Les forêts anciennes subnaturelles sont des forêts feuillues qui se sont maintenues sans interruption depuis le XVIIIème siècle (déjà visible sur les cartes de Ferraris[1]). Elles ne doivent pas avoir subi de défrichement pour être converties en terres agricoles, ni avoir été enrésinées. Le DEMNA a réalisé leur identification pour la Région Wallonne.

Le terme de « forêts anciennes » a été créé en 1980 pour distinguer les forêts anciennes secondaires des vraies forêts primaires qui sont des forêts peu ou pas perturbées par l’activité anthropique. Ce type de forêts a quasi disparu d’Europe (moins de 4%). La plus connue est la forêt primaire de Bialowieza en Pologne.

Certaines forêts anciennes sont parfois proche de l’état primaire. Elles sont alors appelées « vieilles forêts ». Ces forêts, qui ne font plus l’objet d’intervention humaine depuis plusieurs dizaines à centaines d’années, se caractérisent par 4 facteurs :

  • l’ancienneté de l’état boisé : comme toutes les forêts anciennes, elles doivent avoir subsisté sans interruption depuis le XVIIIème siècle.
  • l’avancement dans la dynamique de l’écosystème : elles sont dominées par les essences des stades terminaux de la succession écologique, les dryades naturelles, longévives et tolérant l’ombre (Hêtre, Sapin, Épicéa…).
  • la maturité du peuplement : elles ont au moins atteint la phase de vieillissement du cycle sylvigénétique et, dans les sites les plus matures, elles sont constituées d’une mosaïque de peuplements représentant les cinq phases de la sylvigenèse.
  • l’impact humain : l’empreinte humaine y est globalement réduite, limitée tout au plus à la présence d’anciennes traces d’exploitation (souches fortement décomposées, anciennes lignes de câblage, couloirs de lançage, traces de charbonnage ou vestiges de pratiques pastorales…).

[1] La carte de Ferraris ou carte des pays-bas autrichiens est une carte historique établie entre 1770 et 1774 par le comte Joseph de Ferraris, directeur de l’école de mathématique du corps d’artillerie des Pays-Bas, sur commande du gouverneur Charles-Alexandre de Lorraine.  Il s’agit de la première cartographie systématique et à grande échelle de la Belgique.

Le XVIIIème siècle comme période de référence…

Vers la fin du XVIIIème siècle, la couverture forestière a atteint sa superficie historiquement la plus basse en Europe : autour des 10-15% de la superficie du continent. Seule une partie des forêts subsistait suite à la surexploitation durant le Moyen-Age pour fournir du bois d’œuvre et de l’énergie.

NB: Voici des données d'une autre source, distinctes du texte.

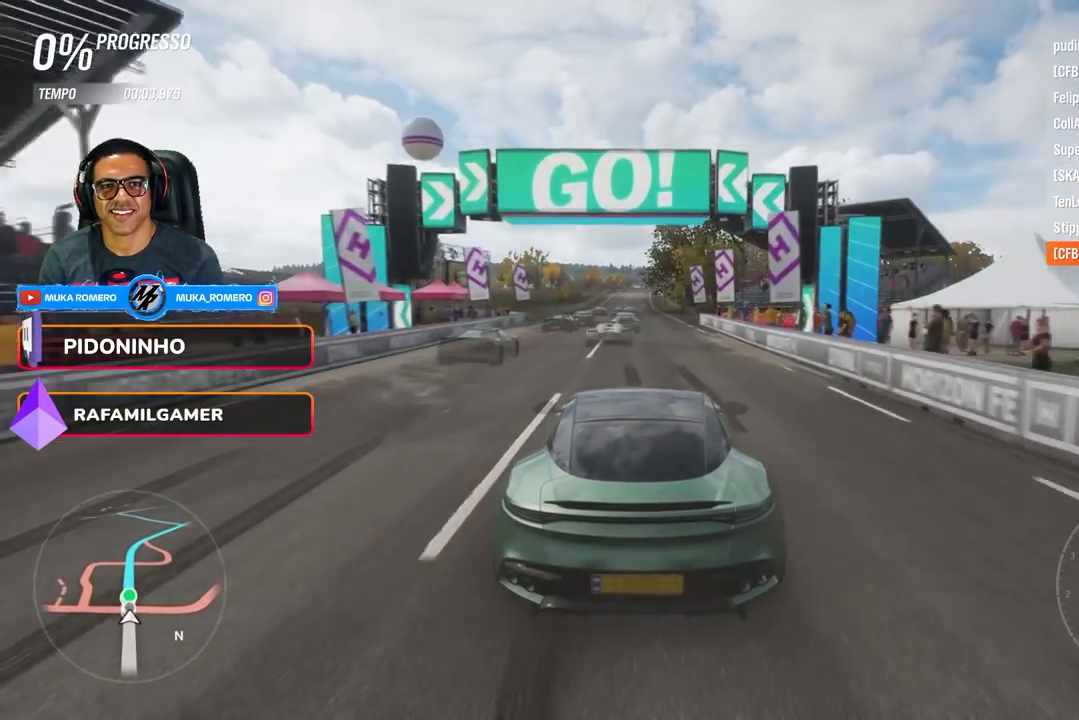
{"buttons": ["R2"], "left_stick": "center", "right_stick": "center", "events": [[300, "left_stick", "down-left"], [401, "left_stick", "center"]]}
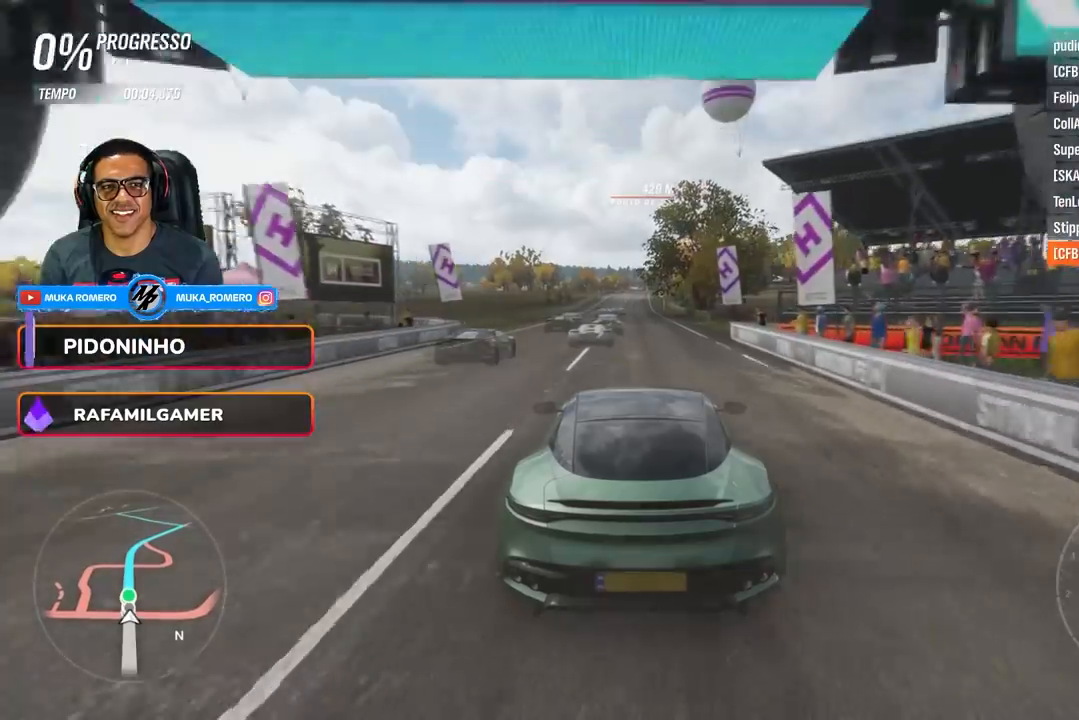
{"buttons": ["R2"], "left_stick": "center", "right_stick": "center", "events": [[300, "left_stick", "down-left"], [367, "A", "down"], [367, "B", "down"], [400, "left_stick", "center"], [467, "A", "up"], [467, "B", "up"]]}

Avant l’utilisation généralisée des énergies fossiles, le bois était la source d’énergie : les taillis et taillis sous futaie ont été favorisés pour l’élaboration du charbon de bois, ainsi que les essences qui rejetaient facilement (chêne, charme, érable et noisetier). Quelques massifs ont été préservés, du fait soit qu’ils étaient inaccessibles, soit qu’ils constituaient de grands domaines de chasse.

Le développement des usines et l’exode rural, l’utilisation du charbon « de terre » (combustible fossile) au lieu du charbon de bois, ainsi que la création des codes forestiers (1854 en Belgique) ont permis de faire diminuer les pressions exercées jusque-là sur la forêt.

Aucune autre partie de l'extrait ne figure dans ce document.